I was considering that, but wasn’t yet convinced.
Then a little over a week ago, I had a random look Friday at lunch time and… It was $48.
So, fine, I ordered it. (And despite them telling me that by not choosing Prime, I’d have to wait til Thursday to get it, it arrived on Monday, Prime time!)
But the thing is, when I looked at the price again later that very same day—when I happened to be logged in as Jean—it was $62.
And right now, for both of me and Jean, it’s $67.
I’ve heard that Amazon has these sophisticated pricing algorithms that causes pricing to vary at any given time based on your past purchasing habits.
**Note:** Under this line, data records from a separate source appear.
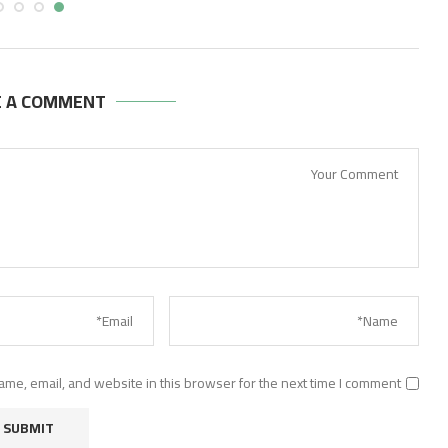
E A COMMENT
me, email, and website in this browser for the next time I comment.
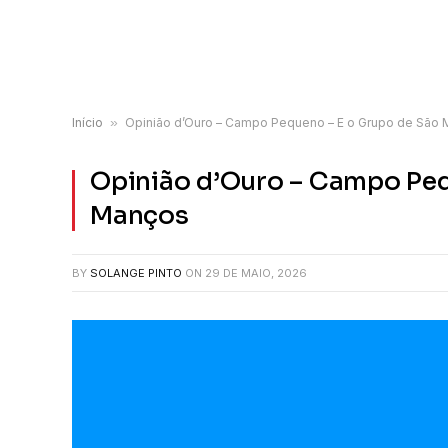
Início
»
Opinião d’Ouro – Campo Pequeno – E o Grupo de São
Opinião d’Ouro – Campo Peq
Manços
BY
SOLANGE PINTO
ON
29 DE MAIO, 2026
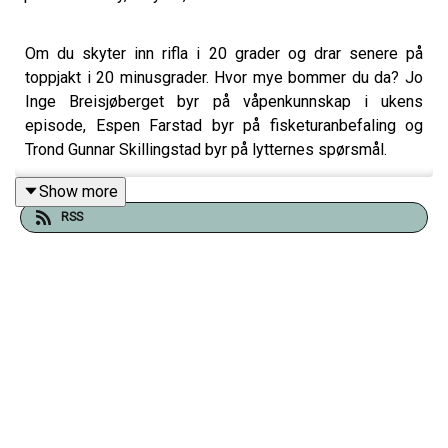
Om du skyter inn rifla i 20 grader og drar senere på
toppjakt i 20 minusgrader. Hvor mye bommer du da? Jo
Inge Breisjøberget byr på våpenkunnskap i ukens
episode, Espen Farstad byr på fisketuranbefaling og
Trond Gunnar Skillingstad byr på lytternes spørsmål.
Show more
RSS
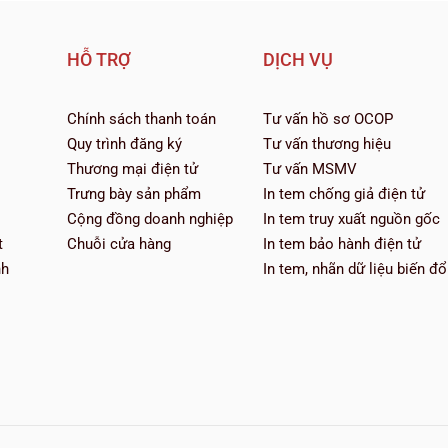
HỖ TRỢ
DỊCH VỤ
Chính sách thanh toán
Tư vấn hồ sơ OCOP
Quy trình đăng ký
Tư vấn thương hiệu
Thương mại điện tử
Tư vấn MSMV
Trưng bày sản phẩm
In tem chống giả điện tử
Cộng đồng doanh nghiệp
In tem truy xuất nguồn gốc
t
Chuỗi cửa hàng
In tem bảo hành điện tử
nh
In tem, nhãn dữ liệu biến đổ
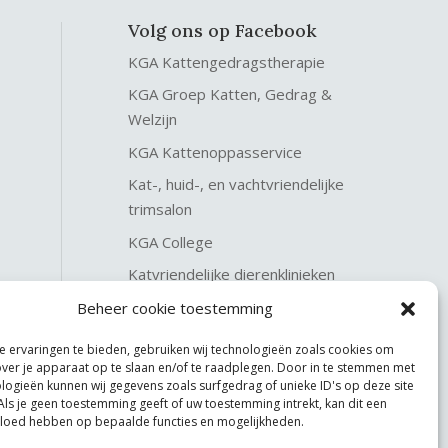
Volg ons op Facebook
KGA Kattengedragstherapie
KGA Groep Katten, Gedrag &
Welzijn
KGA Kattenoppasservice
Kat-, huid-, en vachtvriendelijke
trimsalon
KGA College
Katvriendelijke dierenklinieken
KGA Katteninterieurservice
Beheer cookie toestemming
 ervaringen te bieden, gebruiken wij technologieën zoals cookies om
over je apparaat op te slaan en/of te raadplegen. Door in te stemmen met
logieën kunnen wij gegevens zoals surfgedrag of unieke ID's op deze site
Als je geen toestemming geeft of uw toestemming intrekt, kan dit een
vloed hebben op bepaalde functies en mogelijkheden.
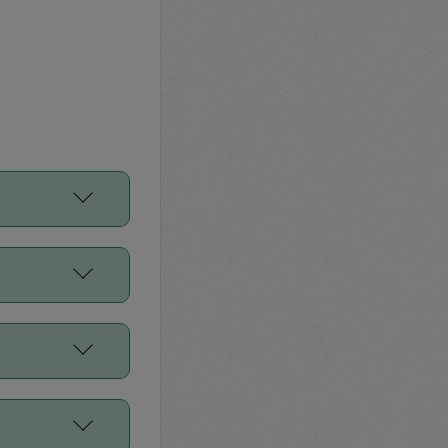
をご利用くださ
前申請すること
平均値、などで
／Diners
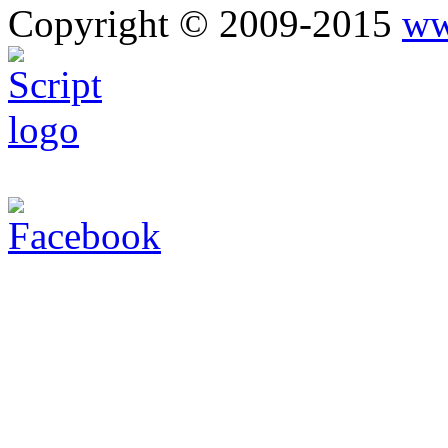
Copyright © 2009-2015
ww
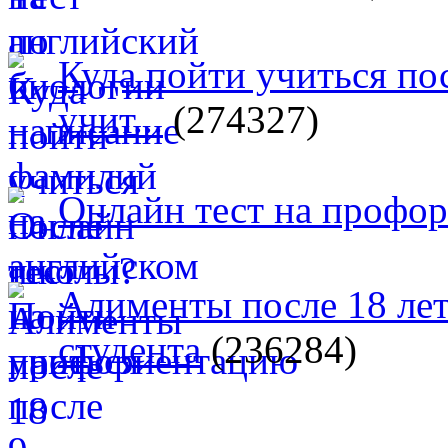
Куда пойти учиться п
учит...
(274327)
Онлайн тест на профо
Алименты после 18 лет
студента
(236284)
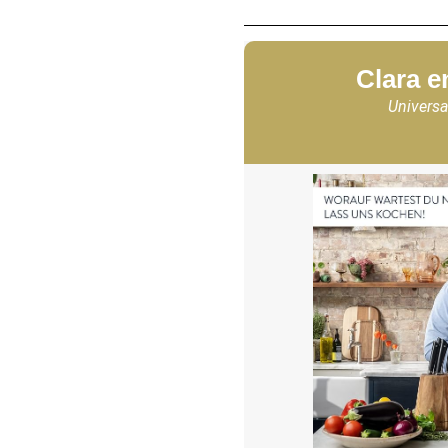
Clara e
Universa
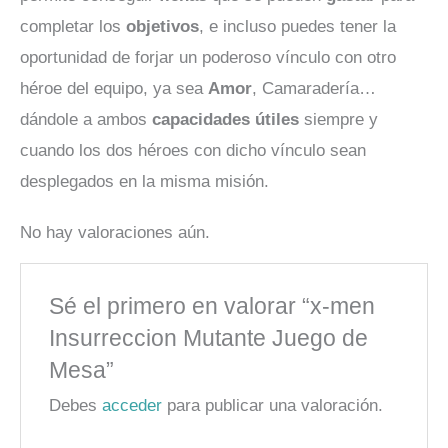
completar los
objetivos
, e incluso puedes tener la
oportunidad de forjar un poderoso vínculo con otro
héroe del equipo, ya sea
Amor
, Camaradería…
dándole a ambos
capacidades
útiles
siempre y
cuando los dos héroes con dicho vínculo sean
desplegados en la misma misión.
No hay valoraciones aún.
Sé el primero en valorar “x-men
Insurreccion Mutante Juego de
Mesa”
Debes
acceder
para publicar una valoración.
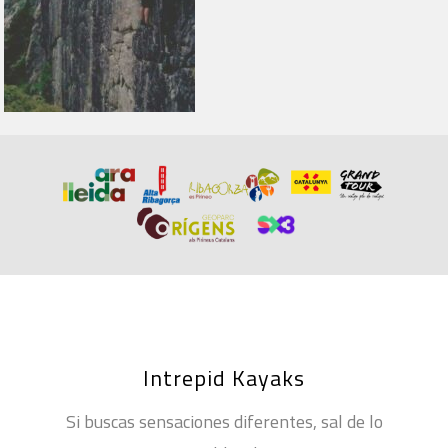
Intrepid Kayaks
Si buscas sensaciones diferentes, sal de lo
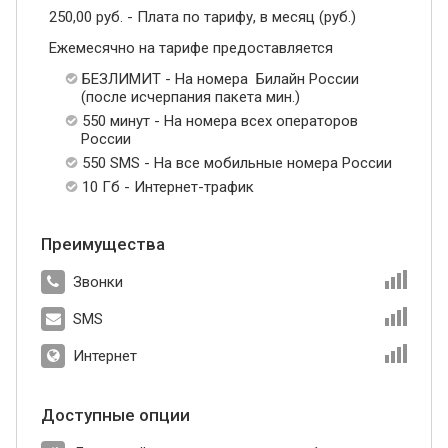
250,00 руб. - Плата по тарифу, в месяц (руб.)
Ежемесячно на тарифе предоставляется
БЕЗЛИМИТ - На номера Билайн России
(после исчерпания пакета мин.)
550 минут - На номера всех операторов
России
550 SMS - На все мобильные номера России
10 Гб - Интернет-трафик
Преимущества
Звонки
SMS
Интернет
Доступные опции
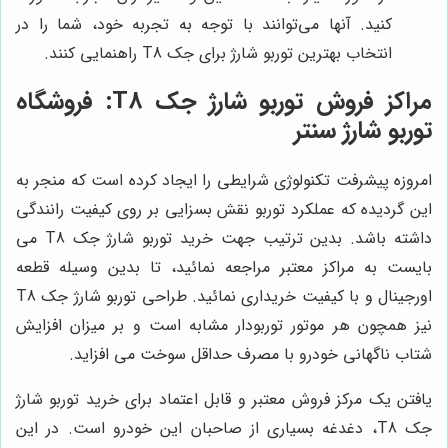
کنید. آنها می‌توانند با توجه به تجربه خود، شما را در
انتخاب بهترین توربو شارژ برای جک T8 راهنمایی کنند.
مراکز فروش توربو شارژ جک T8:
فروشگاه
توربو شارژ سنتر
امروزه پیشرفت تکنولوژی شرایطی را ایجاد کرده است که منجر به
این گردیده که عملکرد توربو نقش بسزایی بر روی کیفیت رانندگی
داشته باشد. بدین ترتیب جهت خرید توربو شارژ جک
T8
می
بایست به مراکز معتبر مراجعه نمائید، تا بدین وسیله قطعه
اورجینال و با کیفیت خریداری نمائید. طراحی توربو شارژ جک
T8
نیز همچون هر موتور توربودار مشابه است و بر میزان افزایش
شتاب ناگهانی خودرو با مصرف حداقل سوخت می افزاید.
یافتن یک مرکز فروش معتبر و قابل اعتماد برای خرید توربو شارژ
جک T8، دغدغه بسیاری از صاحبان این خودرو است. در این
Which makes me wonder: Did I cave too soon? If I had kept checking at random times and days, would I have eventually acquired this item at $25?
And does this mean that all Amazon items are cheaper for me at lunchtime? Or on Fridays? Or have I ruined both now by going through with a purchase at that time and day?
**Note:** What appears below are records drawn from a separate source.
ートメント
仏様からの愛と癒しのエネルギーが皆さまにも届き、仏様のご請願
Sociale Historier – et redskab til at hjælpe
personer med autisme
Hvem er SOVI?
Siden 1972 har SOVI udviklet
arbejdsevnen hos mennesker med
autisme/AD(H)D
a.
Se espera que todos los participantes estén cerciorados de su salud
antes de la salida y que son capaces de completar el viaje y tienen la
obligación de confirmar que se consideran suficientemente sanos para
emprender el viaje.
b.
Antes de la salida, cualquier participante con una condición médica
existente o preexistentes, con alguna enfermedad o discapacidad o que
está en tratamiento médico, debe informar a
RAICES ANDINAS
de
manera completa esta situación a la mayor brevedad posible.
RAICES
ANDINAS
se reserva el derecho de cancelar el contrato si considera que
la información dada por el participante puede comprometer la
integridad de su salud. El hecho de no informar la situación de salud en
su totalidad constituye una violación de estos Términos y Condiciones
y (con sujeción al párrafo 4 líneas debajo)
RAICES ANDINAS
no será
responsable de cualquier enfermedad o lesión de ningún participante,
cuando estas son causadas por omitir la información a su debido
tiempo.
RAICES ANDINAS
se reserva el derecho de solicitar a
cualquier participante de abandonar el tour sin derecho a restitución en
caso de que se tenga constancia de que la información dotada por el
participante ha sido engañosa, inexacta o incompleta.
And what’s up with the wildly different prices on the same piece of clothing at different sizes?
Anyway. The blu-ray is a gorgeous thing, with the best video and sound I’ve ever seen and heard on recorded Queen + Adam Lambert material. So I’m happy with it, even if the camera operator doesn’t always know when it’s important to focus on Adam (like, when he’s getting on his bike, and riding!).
Netflix: Giving us the sitcom revivals we didn’t know we needed
I don’t know that the world was clamoring for a remake of the Bonnie Franklin-starring 70s / 80s sitcom One Day at a Time, but Netflix has gifted it with one anyway. I was surprised to see how high it appeared on lists of best Netflix originals, so I decided to check it out.
What has it retained from the original? Well, there’s still a single Mom living in an apartment with her two teenage children, and a building supervisor named Schneider. Also, the same theme song, only re-recorded in a cooler version.
Other than that, not much. The family is Cuban-American; Mom Penelope is an army veteran; there is a daughter and son, not two girls; her mother lives with them, also; and Schneider is a wealthy Canadian ex-pat who never wears denim, carries a toolbox, or hits on Penelope. (See Why the New Schneider on One Day at a Time Is So Much Better Than the Old One.)
With its live studio audience and typical sitcom wisecracks flying, the series initially lulls you into thinking it will be super-light entertainment. But though it never gets too heavy, almost every episode touches on serious and often timely subjects: Dealing with PTSD. The challenges veterans have getting help from the VA. Figuring out your sexual identity. Raising boys in the age of online porn. Crackdowns on undocumented immigrants. Pay equity. Affirmative action.
(Hey, I somehow circled back to news, sort of.)
It wasn’t the sort of addictive thing that I had to keep watching, but I enjoyed every episode and grew quite fond of the characters. Despite that list of Serious Issues, it is a comedy, and a funny one. I was sad to see the end of Season 1. Fortunately, it has been renewed for a second season.